Editorial: Mercury rising?
Saturday, Feb. 17, 2007 | 7:16 a.m.
A new UNR study suggests that the airborne mercury levels near Nevada's gold mines are higher than previously thought and also could exist in tailings, rock dumps and leech heaps - areas not required for testing under state emissions reporting requirements enacted last year.
According to a story by the Las Vegas Sun on Wednesday, mercury levels outside four of the 10 mines tested were five times higher than the amount of mercury that occurs in the environment naturally. Levels at three other mines were significantly higher than that - including readings taken a mile away from one mine that showed mercury levels at twice the federal limits for toxic exposure. Mercury levels were at or below naturally occurring thresholds at the three remaining mines.
Mercury is released during gold refining. The study released this week was done by a UNR natural resource and environmental science professor using a relatively inexpensive, off-the-shelf mercury analyzer - a model that has received high accuracy marks from the Environmental Protection Agency, the Sun's Lisa Mascaro reports. Readings were taken outside the gates of the mines, in parking lots and on access roads.
However, the study also monitored mercury levels near active leech heaps, which are not measured under state requirements. Levels there were, in some cases, 12 times higher than naturally occurring levels, the Sun reports. Conservationists say mercury emissions have poisoned fish and waterfowl in Idaho and Utah - toxins that also could settle in Nevada. The UNR report shows downwind concentrations are higher than those upwind from the mines and recommends that mine leech heaps, tailings and rock dumps also be tested.

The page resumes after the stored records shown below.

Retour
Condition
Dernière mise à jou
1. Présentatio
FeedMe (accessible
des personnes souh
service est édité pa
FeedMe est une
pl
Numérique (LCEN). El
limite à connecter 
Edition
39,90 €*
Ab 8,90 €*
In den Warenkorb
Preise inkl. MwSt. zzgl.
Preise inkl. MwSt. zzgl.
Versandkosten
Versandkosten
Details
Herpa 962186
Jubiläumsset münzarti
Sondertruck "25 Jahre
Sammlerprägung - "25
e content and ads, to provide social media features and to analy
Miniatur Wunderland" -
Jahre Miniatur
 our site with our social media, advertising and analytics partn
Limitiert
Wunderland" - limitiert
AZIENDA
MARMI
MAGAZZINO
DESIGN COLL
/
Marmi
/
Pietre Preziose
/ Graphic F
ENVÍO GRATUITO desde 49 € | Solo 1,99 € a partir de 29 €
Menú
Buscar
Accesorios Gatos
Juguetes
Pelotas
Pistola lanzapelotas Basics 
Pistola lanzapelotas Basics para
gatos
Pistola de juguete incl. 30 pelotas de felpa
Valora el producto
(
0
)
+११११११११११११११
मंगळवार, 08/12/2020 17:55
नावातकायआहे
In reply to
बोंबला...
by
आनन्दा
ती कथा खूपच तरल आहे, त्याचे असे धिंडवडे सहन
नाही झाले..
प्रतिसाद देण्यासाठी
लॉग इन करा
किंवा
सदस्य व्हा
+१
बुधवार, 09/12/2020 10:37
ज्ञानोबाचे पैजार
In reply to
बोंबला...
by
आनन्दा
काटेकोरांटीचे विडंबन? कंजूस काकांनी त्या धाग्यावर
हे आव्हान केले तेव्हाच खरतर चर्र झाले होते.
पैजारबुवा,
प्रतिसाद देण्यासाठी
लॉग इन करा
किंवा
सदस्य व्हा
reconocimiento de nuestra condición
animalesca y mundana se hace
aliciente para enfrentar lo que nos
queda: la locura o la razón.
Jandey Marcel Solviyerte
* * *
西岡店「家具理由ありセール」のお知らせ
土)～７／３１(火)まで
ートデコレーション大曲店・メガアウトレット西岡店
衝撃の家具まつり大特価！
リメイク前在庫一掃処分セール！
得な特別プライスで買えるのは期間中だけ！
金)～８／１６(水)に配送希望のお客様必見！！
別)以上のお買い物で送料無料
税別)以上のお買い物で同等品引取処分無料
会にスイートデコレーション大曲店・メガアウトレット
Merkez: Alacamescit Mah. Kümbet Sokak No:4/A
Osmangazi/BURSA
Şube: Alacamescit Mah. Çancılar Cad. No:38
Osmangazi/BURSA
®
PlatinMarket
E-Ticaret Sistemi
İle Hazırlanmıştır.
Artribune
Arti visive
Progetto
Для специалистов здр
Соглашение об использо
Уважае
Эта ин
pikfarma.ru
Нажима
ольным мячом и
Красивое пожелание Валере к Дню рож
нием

Last March the Nevada Environmental Commission required that mines monitor and test for airborne mercury emissions and report their findings to the state annually. At the time, Nevada regulators and mining industry officials told the Sun that no link had been proved between Nevada's mines and mercury levels in neighboring states. However, that doesn't mean there is no link, Nevada Environmental Protection Division Administrator Leo Drozdoff also said at the time, adding that "much more research needs to be done."
In a March editorial, the Sun called for the state to conduct such research. While this latest UNR study isn't as comprehensive as what we would like to see from the state, it does suggest that mercury levels are far higher than what has been reported and are emitted into the environment in other parts of the mining process that currently are not tested.
Dante Pistone of the Nevada environmental protection division told the Sun that the state doesn't see a need to require more frequent and varied testing of mercury emissions. Clearly, the UNR study suggests that the opposite may be true. State environmental protection officials should be taking the mercury contamination risk more seriously and studying it more closely.